■ Job 1 ■
Count the lines in the rows that contain the string "næste", treating uppercase and lowercase as different, and give only the number.

■ Source text ■

Things You Didn’t Know About Everyday Objects.
We look at them every day, day in and day out, and we don’t even think about why they exist. But if we did stop to think about it, we’d probably realize that we don’t have an answer for it. There are objects right under our nose that can be making our lives easier if only we didn’t overlook them.
Many common objects we see every day have secret features that can do all sorts of cool things. You just have no idea that they’re there. So, I’m going to tell you about it.
Those little buttons on your jeans, those marks on your tires, and the tab at the end of your measuring tape. You know what I’m talking about. But you don’t know exactly what these objects do, do you?
1. Soda Tab
Ever had your straw stabbing you in the nose while drinking a soda? Or your straw just not staying in place? Well, the tab in your soda can can be used to hold your straw in place. Just flip it around. Insert your straw through the hole.
2. Shirt Loop
Have you ever noticed that little loop on the back of a button up shirt? Have you ever wondered what the purpose of it was for? Well there’s one pretty obvious explanation, and one very interesting possibility.
The first most obvious one is that it was to hang up your shirt. This is called a ‘locker loop’ and was made to hang your shirt on a hook in a locker room. It was also rumored that the loop was to indicate that a man was single. If he was in a relationship, he would cut the loop off the shirt. Interesting, yeah?
3. Beanie Pom-Poms
It’s that time of year where everyone pulls out their winter wear. Among the puffy jackets, winter boots, and the mountains of mismatched gloves and socks somewhere is your winter cap or your “beanie”. Just like most other people today, you may just think that the poofy pom-pom dangling from the end of your beanie is simply there for added fashion, but when first designed it served a much more functional purpose.
You might be surprised to know that the beanie we see today was first created by the Vikings to keep their ears warm in the harsh winter climate of Norway. The pom pom was sewn to the top of the cap to keep the seams from coming apart. In later years, people began using buttons instead of pom poms to bind the seams and it looked like a small bean at the top, hence the name we are now familiar with.

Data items
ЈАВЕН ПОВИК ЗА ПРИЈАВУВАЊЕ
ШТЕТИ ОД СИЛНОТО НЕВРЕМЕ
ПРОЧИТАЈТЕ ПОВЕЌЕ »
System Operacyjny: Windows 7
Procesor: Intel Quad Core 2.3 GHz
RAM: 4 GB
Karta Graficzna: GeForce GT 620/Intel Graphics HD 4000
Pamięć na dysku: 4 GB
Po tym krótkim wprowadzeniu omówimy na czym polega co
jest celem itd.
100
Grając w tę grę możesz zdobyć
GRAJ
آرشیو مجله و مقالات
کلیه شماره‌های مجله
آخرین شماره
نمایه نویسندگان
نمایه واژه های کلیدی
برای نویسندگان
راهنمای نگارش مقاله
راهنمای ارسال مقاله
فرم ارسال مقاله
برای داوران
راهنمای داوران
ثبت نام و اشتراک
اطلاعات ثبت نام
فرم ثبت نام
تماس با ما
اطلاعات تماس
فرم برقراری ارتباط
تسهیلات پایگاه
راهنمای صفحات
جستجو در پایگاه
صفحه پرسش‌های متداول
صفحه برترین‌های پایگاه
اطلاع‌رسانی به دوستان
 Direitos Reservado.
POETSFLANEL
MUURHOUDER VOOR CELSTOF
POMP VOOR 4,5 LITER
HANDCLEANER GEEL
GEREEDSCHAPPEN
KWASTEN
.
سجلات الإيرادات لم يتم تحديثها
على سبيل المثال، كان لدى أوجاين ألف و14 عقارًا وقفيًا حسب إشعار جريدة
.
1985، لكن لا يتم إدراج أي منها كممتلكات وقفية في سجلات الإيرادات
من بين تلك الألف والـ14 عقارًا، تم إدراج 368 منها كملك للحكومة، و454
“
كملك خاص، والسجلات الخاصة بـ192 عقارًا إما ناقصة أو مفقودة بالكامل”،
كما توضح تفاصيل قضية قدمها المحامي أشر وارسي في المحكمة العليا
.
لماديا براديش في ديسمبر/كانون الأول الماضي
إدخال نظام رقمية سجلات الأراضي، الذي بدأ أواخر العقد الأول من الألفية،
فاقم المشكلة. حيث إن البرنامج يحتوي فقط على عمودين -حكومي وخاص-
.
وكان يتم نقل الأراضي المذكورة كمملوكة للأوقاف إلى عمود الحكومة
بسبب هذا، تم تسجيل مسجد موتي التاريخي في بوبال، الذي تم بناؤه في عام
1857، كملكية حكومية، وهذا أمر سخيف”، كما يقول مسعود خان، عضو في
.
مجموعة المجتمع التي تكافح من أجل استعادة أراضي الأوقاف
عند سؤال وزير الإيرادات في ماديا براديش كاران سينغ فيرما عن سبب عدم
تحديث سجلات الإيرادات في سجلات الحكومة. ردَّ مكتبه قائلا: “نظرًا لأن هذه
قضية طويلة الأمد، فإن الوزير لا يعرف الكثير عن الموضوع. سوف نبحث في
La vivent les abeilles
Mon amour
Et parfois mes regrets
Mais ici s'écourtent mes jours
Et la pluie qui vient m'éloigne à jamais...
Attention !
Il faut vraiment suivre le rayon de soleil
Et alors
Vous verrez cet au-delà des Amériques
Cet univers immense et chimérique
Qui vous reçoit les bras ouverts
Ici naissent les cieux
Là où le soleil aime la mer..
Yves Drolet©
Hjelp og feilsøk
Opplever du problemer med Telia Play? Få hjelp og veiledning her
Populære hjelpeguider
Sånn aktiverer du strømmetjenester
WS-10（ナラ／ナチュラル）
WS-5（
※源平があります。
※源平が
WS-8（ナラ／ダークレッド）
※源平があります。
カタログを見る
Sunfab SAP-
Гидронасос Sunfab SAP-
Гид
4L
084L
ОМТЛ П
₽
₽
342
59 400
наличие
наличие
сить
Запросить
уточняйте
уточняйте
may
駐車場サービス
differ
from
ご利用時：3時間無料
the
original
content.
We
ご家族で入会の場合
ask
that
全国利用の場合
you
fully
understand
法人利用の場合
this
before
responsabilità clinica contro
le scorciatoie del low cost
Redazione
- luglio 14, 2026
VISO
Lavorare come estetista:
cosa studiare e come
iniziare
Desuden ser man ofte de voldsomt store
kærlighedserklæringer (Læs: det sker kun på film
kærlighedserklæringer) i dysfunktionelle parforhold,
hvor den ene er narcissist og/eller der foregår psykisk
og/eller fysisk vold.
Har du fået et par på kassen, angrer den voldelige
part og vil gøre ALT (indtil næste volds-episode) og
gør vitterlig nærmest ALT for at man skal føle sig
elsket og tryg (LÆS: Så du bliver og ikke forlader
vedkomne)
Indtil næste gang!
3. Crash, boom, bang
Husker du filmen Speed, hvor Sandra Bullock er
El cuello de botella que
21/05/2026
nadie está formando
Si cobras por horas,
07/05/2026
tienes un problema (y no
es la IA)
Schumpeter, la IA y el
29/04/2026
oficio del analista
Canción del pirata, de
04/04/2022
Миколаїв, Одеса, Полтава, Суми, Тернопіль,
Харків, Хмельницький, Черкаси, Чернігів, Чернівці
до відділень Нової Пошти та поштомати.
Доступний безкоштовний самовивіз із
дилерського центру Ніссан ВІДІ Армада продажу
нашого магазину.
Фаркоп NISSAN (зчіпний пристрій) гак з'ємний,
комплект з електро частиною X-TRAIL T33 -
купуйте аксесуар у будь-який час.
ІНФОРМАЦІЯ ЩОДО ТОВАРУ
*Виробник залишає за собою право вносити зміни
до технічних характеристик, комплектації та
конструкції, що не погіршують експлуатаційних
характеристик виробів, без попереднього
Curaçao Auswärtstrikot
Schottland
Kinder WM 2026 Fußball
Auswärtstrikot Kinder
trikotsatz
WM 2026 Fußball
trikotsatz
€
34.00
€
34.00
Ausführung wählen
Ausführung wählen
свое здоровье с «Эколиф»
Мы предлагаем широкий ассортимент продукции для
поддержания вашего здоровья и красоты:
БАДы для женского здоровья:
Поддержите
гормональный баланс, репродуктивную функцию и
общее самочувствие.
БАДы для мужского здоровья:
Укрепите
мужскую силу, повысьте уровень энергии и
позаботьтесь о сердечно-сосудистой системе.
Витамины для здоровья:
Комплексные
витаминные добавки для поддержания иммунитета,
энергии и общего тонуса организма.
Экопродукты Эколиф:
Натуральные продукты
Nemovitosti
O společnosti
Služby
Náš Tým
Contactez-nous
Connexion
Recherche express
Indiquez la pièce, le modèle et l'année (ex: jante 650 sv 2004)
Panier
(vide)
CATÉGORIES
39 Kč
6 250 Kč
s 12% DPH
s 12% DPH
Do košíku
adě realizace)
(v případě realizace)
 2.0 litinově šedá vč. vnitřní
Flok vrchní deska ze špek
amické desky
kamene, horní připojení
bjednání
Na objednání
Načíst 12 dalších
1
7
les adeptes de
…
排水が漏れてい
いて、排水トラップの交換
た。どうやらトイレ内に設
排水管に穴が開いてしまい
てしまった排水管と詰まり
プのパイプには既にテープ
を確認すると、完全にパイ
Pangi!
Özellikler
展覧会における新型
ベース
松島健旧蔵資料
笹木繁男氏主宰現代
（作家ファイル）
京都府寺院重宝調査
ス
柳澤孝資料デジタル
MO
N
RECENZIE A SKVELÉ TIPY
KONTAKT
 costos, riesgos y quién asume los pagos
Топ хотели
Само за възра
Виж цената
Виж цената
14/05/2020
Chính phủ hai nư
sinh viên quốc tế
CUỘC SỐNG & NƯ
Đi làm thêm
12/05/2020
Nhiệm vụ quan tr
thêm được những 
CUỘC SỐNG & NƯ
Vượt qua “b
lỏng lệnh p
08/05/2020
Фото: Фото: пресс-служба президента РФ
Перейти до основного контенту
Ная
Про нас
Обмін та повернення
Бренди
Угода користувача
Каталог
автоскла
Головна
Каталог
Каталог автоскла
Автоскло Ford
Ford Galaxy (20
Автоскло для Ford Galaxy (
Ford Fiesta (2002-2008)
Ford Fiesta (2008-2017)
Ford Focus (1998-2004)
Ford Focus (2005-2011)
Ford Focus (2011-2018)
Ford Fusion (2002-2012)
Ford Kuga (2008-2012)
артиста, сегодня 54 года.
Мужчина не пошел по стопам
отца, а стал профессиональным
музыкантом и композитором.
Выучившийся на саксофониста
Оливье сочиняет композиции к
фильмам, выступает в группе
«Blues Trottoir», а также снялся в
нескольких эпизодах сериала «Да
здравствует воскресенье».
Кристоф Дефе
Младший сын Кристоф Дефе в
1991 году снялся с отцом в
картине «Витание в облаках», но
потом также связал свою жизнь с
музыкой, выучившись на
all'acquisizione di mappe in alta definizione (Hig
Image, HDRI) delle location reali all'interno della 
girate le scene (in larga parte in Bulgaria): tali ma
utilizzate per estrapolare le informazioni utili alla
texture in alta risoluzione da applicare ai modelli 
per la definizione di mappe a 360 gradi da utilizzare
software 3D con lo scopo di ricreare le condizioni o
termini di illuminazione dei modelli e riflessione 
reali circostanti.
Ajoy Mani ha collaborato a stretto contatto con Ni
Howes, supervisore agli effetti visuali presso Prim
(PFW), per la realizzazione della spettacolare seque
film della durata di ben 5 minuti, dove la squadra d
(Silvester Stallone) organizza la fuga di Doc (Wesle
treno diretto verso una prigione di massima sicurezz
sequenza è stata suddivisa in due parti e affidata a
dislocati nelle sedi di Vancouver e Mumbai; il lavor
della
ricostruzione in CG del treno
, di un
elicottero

■ Job 2 ■
Rewrite the passage of the everyday objects text starting with "The first most" and going on through "shirt. Interesting, yeah?", substituting "peg" for "hook".

■ Written response 1 ■
2

■ Written response 2 ■
The first most obvious one is that it was to hang up your shirt. This is called a ‘locker loop’ and was made to hang your shirt on a peg in a locker room. It was also rumored that the loop was to indicate that a man was single. If he was in a relationship, he would cut the loop off the shirt. Interesting, yeah?